Jude had troubles of her own, Fixx realized sadly. The other clone had Jude’s moby to her own throat, its two copper electrodes not quite touching her skin, but the little diode on the handle was lit red and Fixx could see the dancing sparks from where he knelt. Throat jobs were about as nasty as it got without getting obscene. One move from the clone and she’d be biting out her own tongue in a convulsing bundle on the floor.

Fixx could feel Jude’s eyes on him, pale and blue. Shit, he could even see the impotent anger that burnt in them, but that wasn’t going to help him none. Of course, he’d looked death in the face before. As a kid out on the estates, surrounded by cheap crumbling concrete and spavined nags tethered fifteen floors up on dung-covered balconies. And the ones that weren’t on the balconies were hobbled with lengths of wire to keep them from wandering off the tissue-sided allotments.

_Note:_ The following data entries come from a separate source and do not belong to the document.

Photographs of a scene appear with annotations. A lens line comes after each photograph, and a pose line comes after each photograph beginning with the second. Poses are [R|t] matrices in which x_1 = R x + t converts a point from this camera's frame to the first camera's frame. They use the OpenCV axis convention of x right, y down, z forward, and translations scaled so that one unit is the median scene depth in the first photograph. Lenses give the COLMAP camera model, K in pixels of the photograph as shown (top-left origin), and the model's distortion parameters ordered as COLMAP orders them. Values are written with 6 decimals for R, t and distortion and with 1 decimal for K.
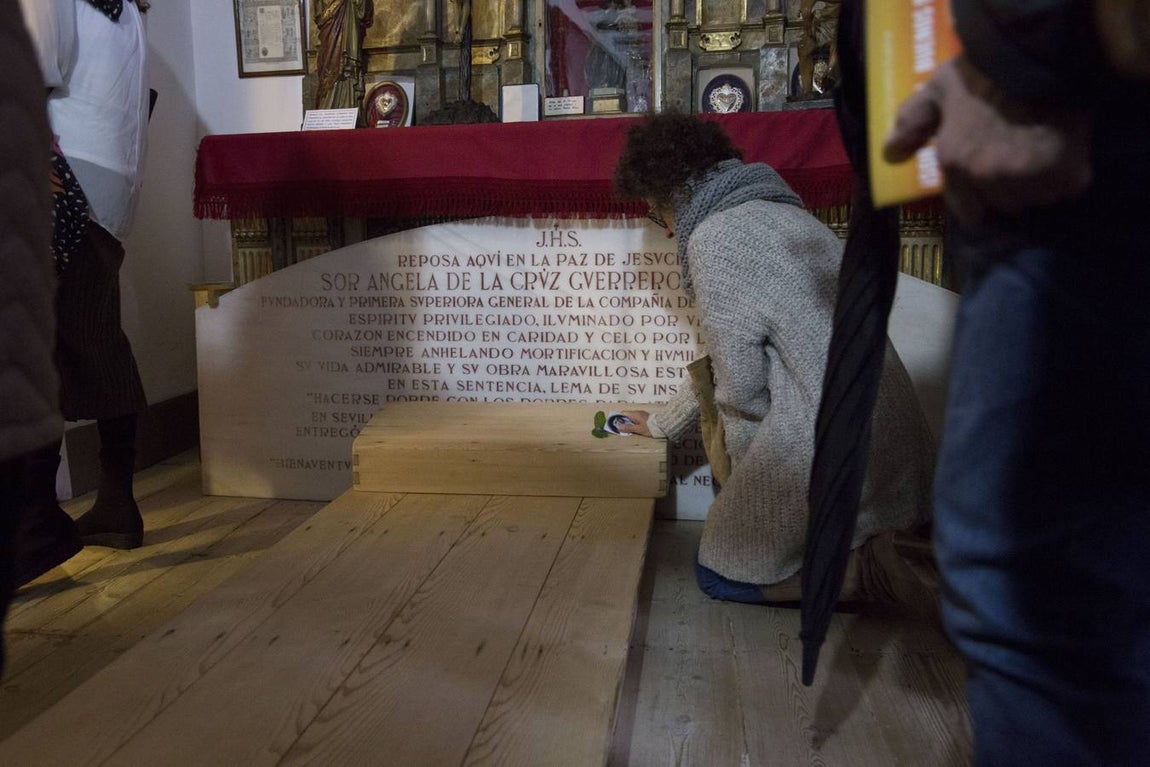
lens RADIAL K [[997.5, 0, 575.0], [0, 997.5, 383.5], [0, 0, 1]] dist [-0.069431, 0.142458]
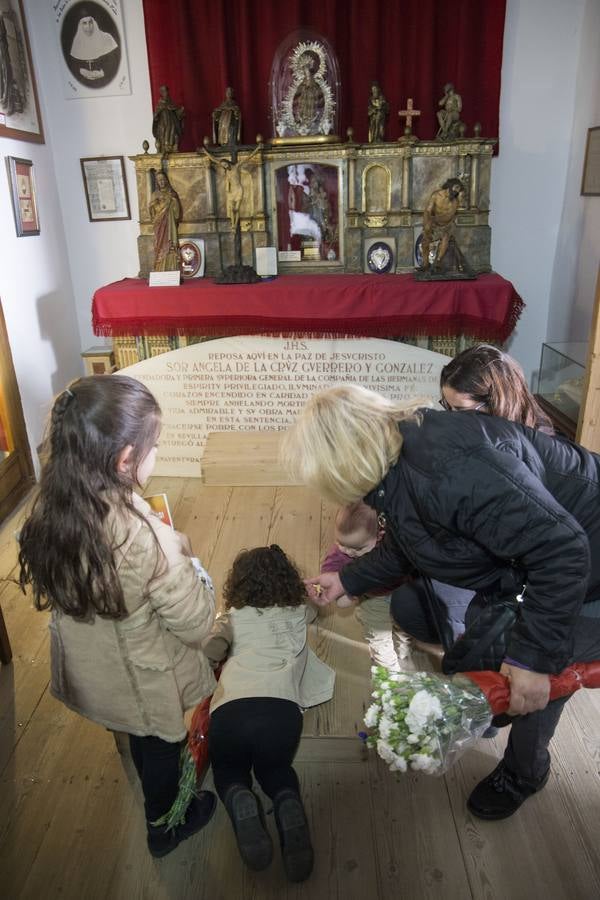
lens RADIAL K [[615.5, 0, 300.0], [0, 615.5, 450.0], [0, 0, 1]] dist [-0.131659, 0.095428]
pose [[0.995813, -0.054992, 0.073028, -0.101365], [0.034630, 0.966222, 0.255374, -0.242511], [-0.084605, -0.251775, 0.964081, -0.168909]]
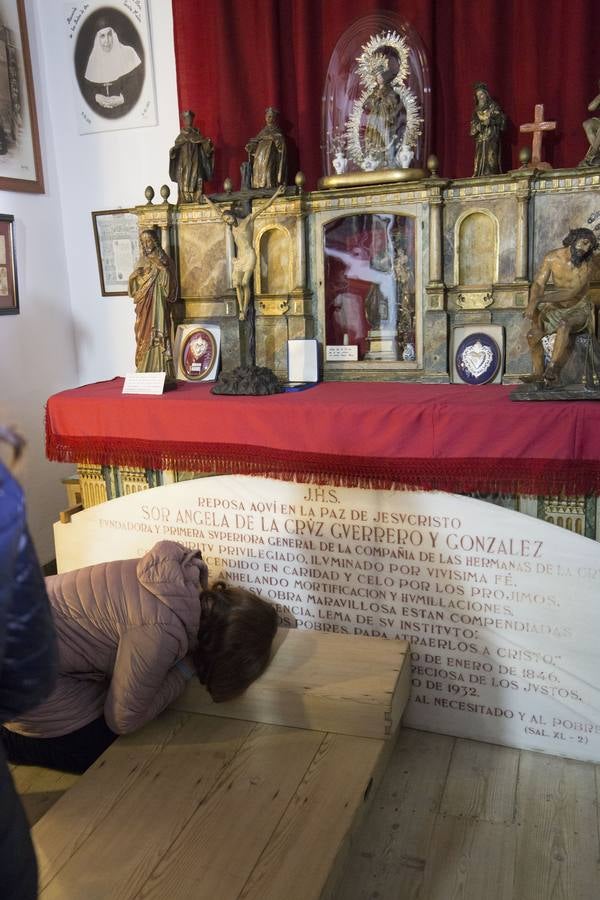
lens RADIAL K [[837.1, 0, 300.0], [0, 837.1, 450.0], [0, 0, 1]] dist [-0.052196, 0.151740]
pose [[0.979128, 0.007454, -0.203108, 0.155144], [0.009571, 0.996528, 0.082708, -0.272375], [0.203020, -0.082926, 0.975657, 0.025093]]
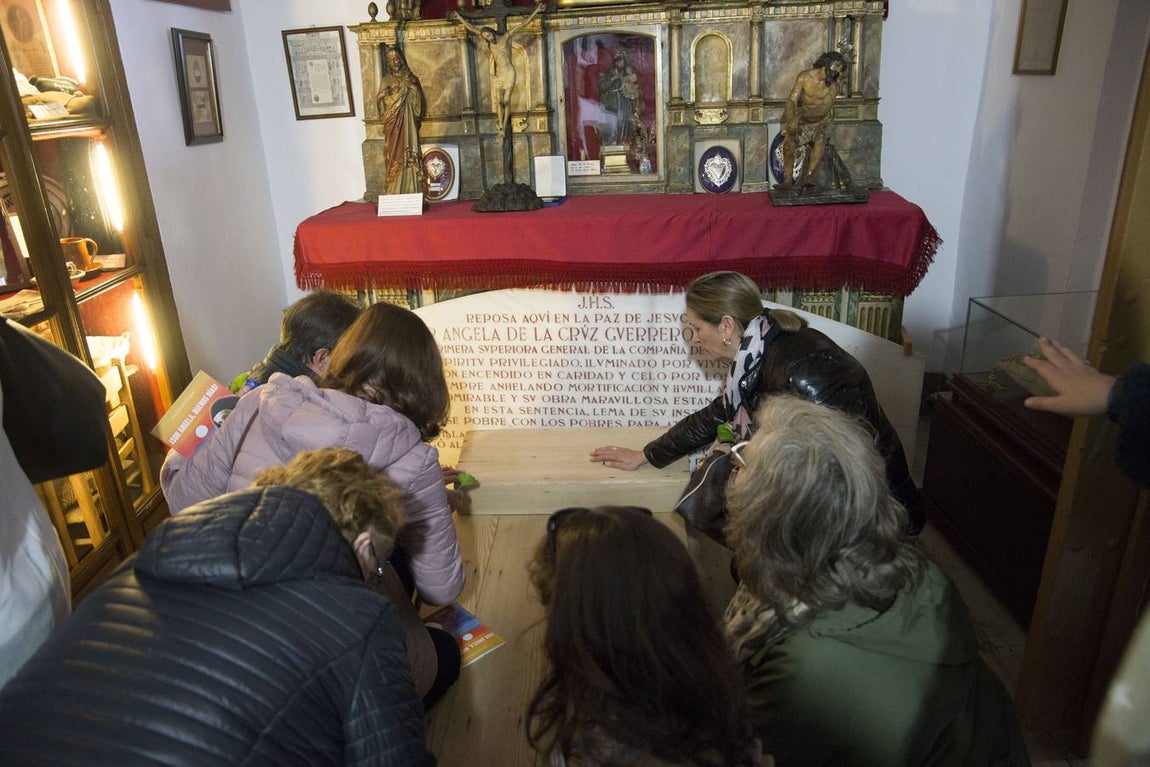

Back then he’d nodded back to a Gardi who was toiling up a piss-stained stairwell in Adamshouse. That night, back of the bar, Crazy Liam put a gun to his head and pulled the trigger. Even Liam looked surprised when the gun misfired. The second time was later, in Paris, after lighting a candle for his dead mother in Sacré-Coeur. He’d just finished pushing his way through the tourists and had slid off down a side street when he’d been jumped by a mugger armed with molywire, but he’d never even got the lasso over Fixx’s neck.

Two bullets later, the man’s djellaba was stained red and his corpse was being rolled off the sidewalk by Fixx’s irate bodyguard. Not that Fixx was there to see it. He’d already been bundled onto the back of a Honda Ultraglide, all bulletproof back seat and turbo-boosted engine.